Page excerpt –
┌──

The structural alteration of brain shown in patients with alcohol use disorder (AUD) can originate from both alcohol effects and genetic or developmental processes. We compared surface-based parameters of patients with AUD with healthy controls to prove the applicability of surface-based morphometry with head size correction and to determine the areas that were sensitive to brain alteration related to AUD.

Methods

Twenty-six abstinent male patients with AUD (alcohol group, mean abstinence=13.2 months) and twenty-eight age-matched healthy participants (control group) were recruited from an inpatient mental hospital and community. All participants underwent a 3T MRI scan. Surface-based parameters were determined by using FreeSurfer.

Results

Every surface-based parameter of the alcohol group was lower than the corresponding control group parameter. There were large group differences in the whole brain, grey and white matter volume, and the differences were more prominent after head size correction. Significant group differences were shown in cortical thicknesses in entire brain regions, especially in parietal, temporal and frontal areas. There were no significant group differences in surface areas, but group difference trends in surface areas of the frontal and parietal cortices were shown after head size correction.

Conclusion

Most of the surface-based parameters in alcohol group were altered because of incomplete recovery from chronic alcohol exposure and possibly genetic or developmental factors underlying the risk of AUD. Surface-based morphometry with controlling for head size is useful in comparing the volumetric parameters and the surface area to a lesser extent in alcohol-related brain alteration.

└──

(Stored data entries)
┌──

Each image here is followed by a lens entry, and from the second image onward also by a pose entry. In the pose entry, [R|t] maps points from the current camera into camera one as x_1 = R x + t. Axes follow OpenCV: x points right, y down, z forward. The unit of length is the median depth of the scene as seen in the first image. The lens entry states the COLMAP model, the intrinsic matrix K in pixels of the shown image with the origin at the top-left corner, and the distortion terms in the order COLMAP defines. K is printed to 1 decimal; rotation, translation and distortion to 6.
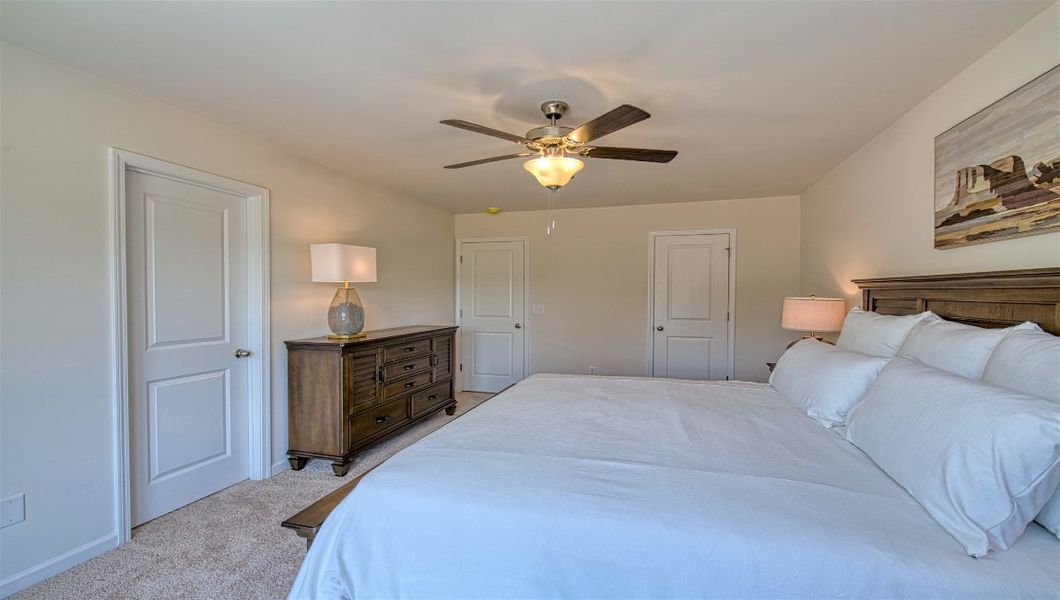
lens RADIAL K [[460.3, 0, 536.2], [0, 460.3, 300.4], [0, 0, 1]] dist [0.000989, -0.000744]
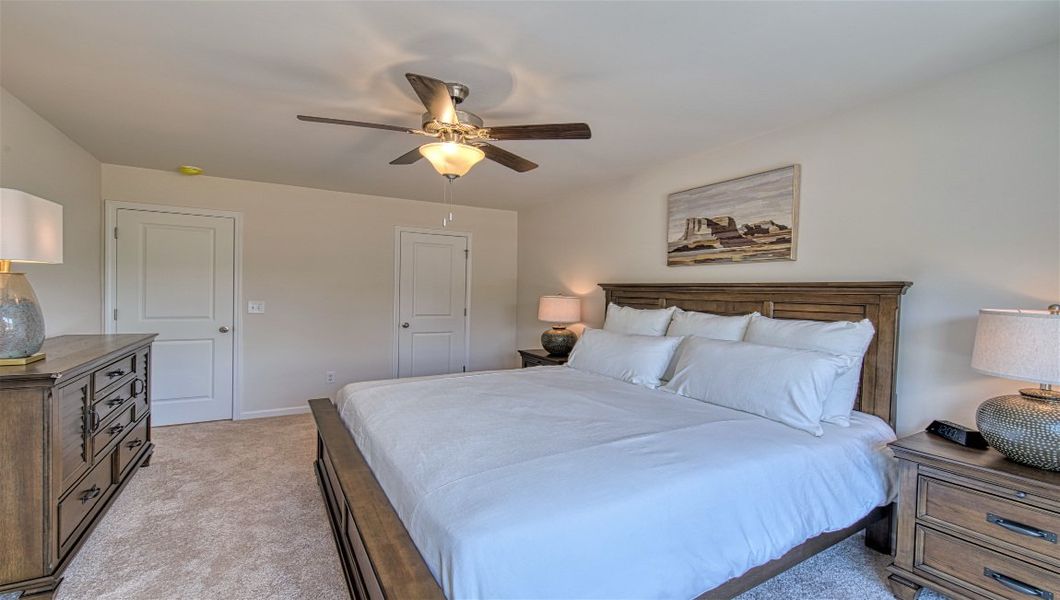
lens RADIAL K [[460.3, 0, 536.2], [0, 460.3, 300.4], [0, 0, 1]] dist [0.000989, -0.000744]
pose [[0.684898, 0.000927, 0.728638, -0.627313], [-0.007631, 0.999953, 0.005901, -0.002025], [-0.728599, -0.009602, 0.684873, 0.284172]]
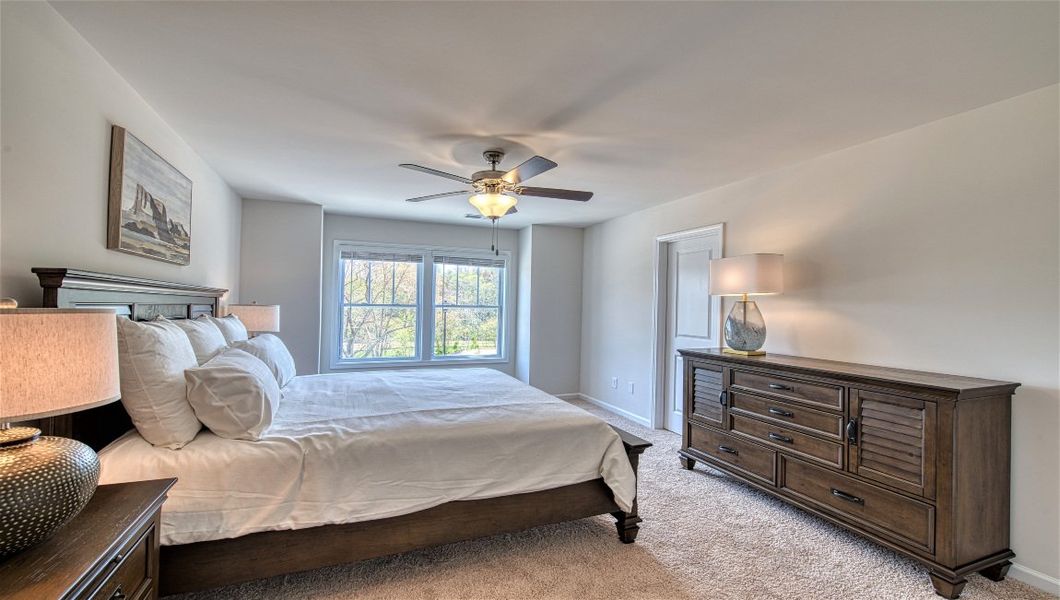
lens RADIAL K [[451.5, 0, 527.2], [0, 451.5, 300.2], [0, 0, 1]] dist [-0.000191, -0.000492]
pose [[-0.788741, -0.019214, -0.614425, 0.853900], [-0.024260, 0.999706, -0.000120, -0.032244], [0.614246, 0.014811, -0.788975, 2.428274]]
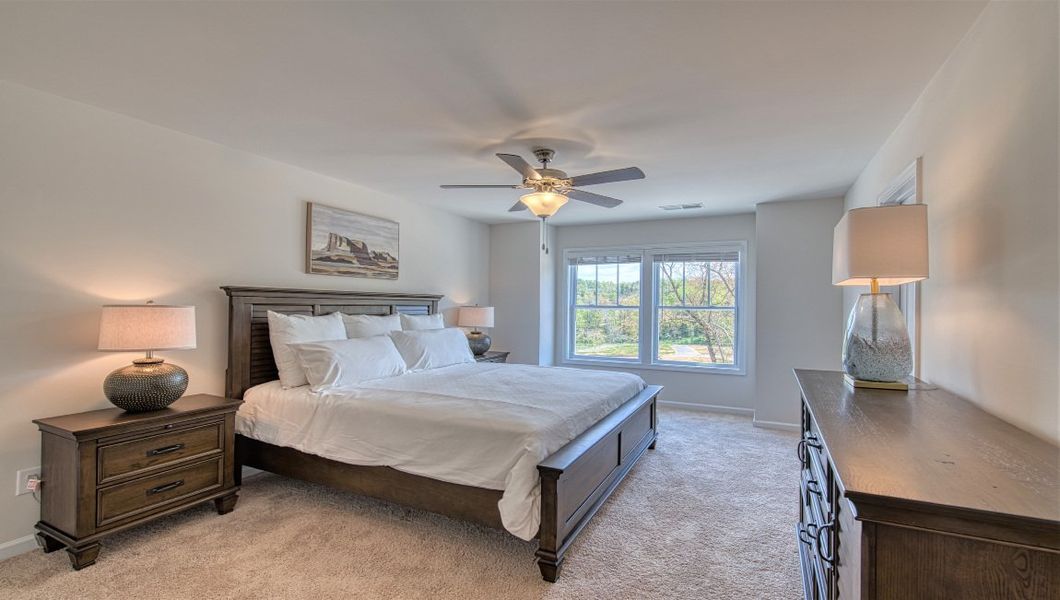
lens RADIAL K [[460.3, 0, 536.2], [0, 460.3, 300.4], [0, 0, 1]] dist [0.000989, -0.000744]
pose [[-0.985511, -0.007160, 0.169463, -0.181375], [-0.006139, 0.999960, 0.006551, -0.035999], [-0.169503, 0.005416, -0.985515, 2.671361]]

└──

Problems and tasks –
**A)** Retype the stretch of the abstract on alcohol use disorder and brain structure from "The structural alteration" through "by using FreeSurfer.".
**B)** According to the abstract on alcohol use disorder and brain structure, what software was used to determine the surface-based parameters?
**C)** Decide whether each statement below agrees with the abstract on alcohol use disorder and brain structure. Answer yes or no, and quote the words from the abstract that decide it.
(i) Every participant had a 3T MRI scan.
(ii) The groups differed significantly in surface areas.
(iii) The control group was made up of twenty-eight participants.

Answers for this exercise –
**A)**
The structural alteration of brain shown in patients with alcohol use disorder (AUD) can originate from both alcohol effects and genetic or developmental processes. We compared surface-based parameters of patients with AUD with healthy controls to prove the applicability of surface-based morphometry with head size correction and to determine the areas that were sensitive to brain alteration related to AUD.

Methods

Twenty-six abstinent male patients with AUD (alcohol group, mean abstinence=13.2 months) and twenty-eight age-matched healthy participants (control group) were recruited from an inpatient mental hospital and community. All participants underwent a 3T MRI scan. Surface-based parameters were determined by using FreeSurfer.

**B)** FreeSurfer

**C)**
(i) Yes: "All participants underwent a 3T MRI scan."
(ii) No: "There were no significant group differences in surface areas"
(iii) Yes: "twenty-eight age-matched healthy participants (control group)"